DOCUMENT TEXT
────

Research Project: Genetic Improvement of Blackberry, Red and Black Raspberry, and Blueberry

Location: Horticultural Crops Production and Genetic Improvement Research Unit

Title: A medium-density genotyping platform for cultivated strawberry using DArTag technology

Author
item Hardigan, Michael
item FELDMANN, MITCHELL - University Of California
item CARLING, JASON - Diversity Arrays Technology
item ZHU, ANYU - Diversity Arrays Technology
item KILIAN, ANDRZEJ - Diversity Arrays Technology
item FAMULA, RANDI - University Of California
item COLE, GLENN - University Of California
item KNAPP, STEVEN - University Of California

Submitted to: The Plant Genome
Publication Type: Peer Reviewed Journal
Publication Acceptance Date: 9/22/2023
Publication Date: 11/8/2023
Citation: Hardigan, M.A., Feldmann, M.J., Carling, J., Zhu, A., Kilian, A., Famula, R.F., Cole, G.S., Knapp, S.J. 2023. A medium-density genotyping platform for cultivated strawberry using DArTag technology. The Plant Genome. 16:e20399. https://doi.org/10.1002/tpg2.20399.
DOI: https://doi.org/10.1002/tpg2.20399

Interpretive Summary: Genomic prediction should be a part of the strawberry molecular breeding toolbox. However, molecular breeding of small fruit crops such as strawberry (F. × ananassa) has been hampered by a combination of complex polyploid genomes and the lack of economy of scale for marker genotyping services that helps drive down costs for crops with greater sample volumes. Genotyping populations containing hundreds or thousands of individuals remains prohibitively expensive for most research programs. We have addressed this shortfall by developing 3K and 5K marker genotyping panels for use with Diversity Arrays Technology (DArT)'s 'DArTag' genotyping platform. These marker panels were designed to target subgenome-specific loci for disentangling the four subgenomes found within octoploid strawberry for better ease of use and interpretation by researchers, and with a cost of roughly $10/sample, offers a more scalable genotyping solution for genomic prediction than current "SNP chip" platforms and a more reproducible solution than genotyping-by-sequencing (GBS) due to its use of amplicons for targeting conserved regions of the genome. The performance of the marker panels has been validated and will assist public and private research programs in the transition from conventional to marker-assisted breeding.

────

RECORDS SHOWN
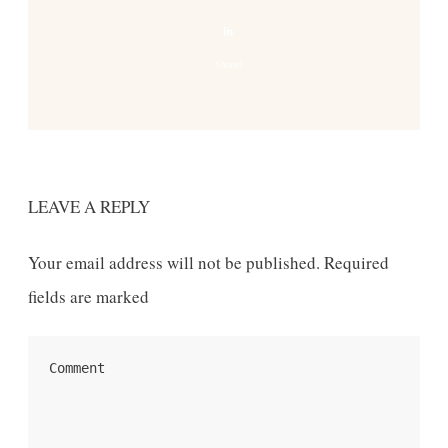
Share
0
LEAVE A REPLY
Your email address will not be published.
Required
fields are marked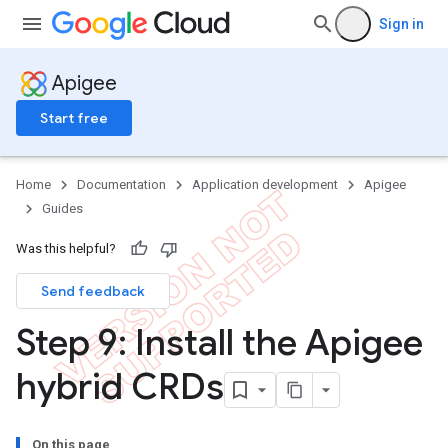
Sign in
Apigee
Start free
Home
Documentation
Application development
Apigee
Guides
Was this helpful?
Send feedback
Step 9: Install the Apigee
hybrid CRDs
On this page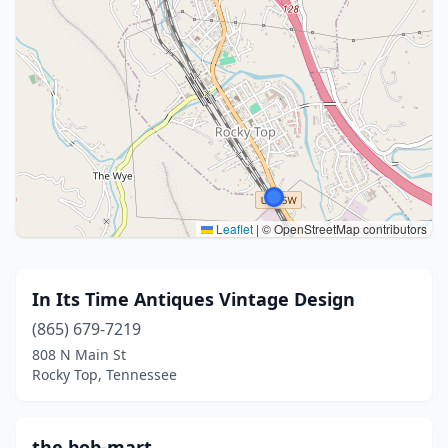
Leaflet
|
© OpenStreetMap contributors
In Its Time Antiques Vintage Design
(865) 679-7219
808 N Main St
Rocky Top, Tennessee
the bob-mart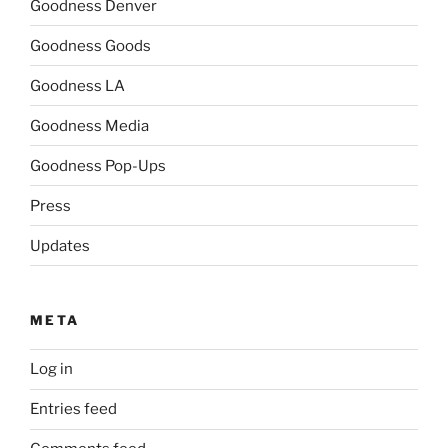
Goodness Denver
Goodness Goods
Goodness LA
Goodness Media
Goodness Pop-Ups
Press
Updates
META
Log in
Entries feed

────

LIST OF TASKS
1. Answer these from the research project text:
(a) To which journal was the work submitted?
(b) What publication acceptance date is listed?
(c) Roughly what does the genotyping cost per sample?
2. Please copy the research project text word for word from "Submitted to: The" up to and including "Genome. 16:e20399. https://doi.org/10.1002/tpg2.20399.".

SOLUTIONS PER TASK
1.
(a) The Plant Genome
(b) 9/22/2023
(c) Roughly $10 per sample

2.
Submitted to: The Plant Genome
Publication Type: Peer Reviewed Journal
Publication Acceptance Date: 9/22/2023
Publication Date: 11/8/2023
Citation: Hardigan, M.A., Feldmann, M.J., Carling, J., Zhu, A., Kilian, A., Famula, R.F., Cole, G.S., Knapp, S.J. 2023. A medium-density genotyping platform for cultivated strawberry using DArTag technology. The Plant Genome. 16:e20399. https://doi.org/10.1002/tpg2.20399.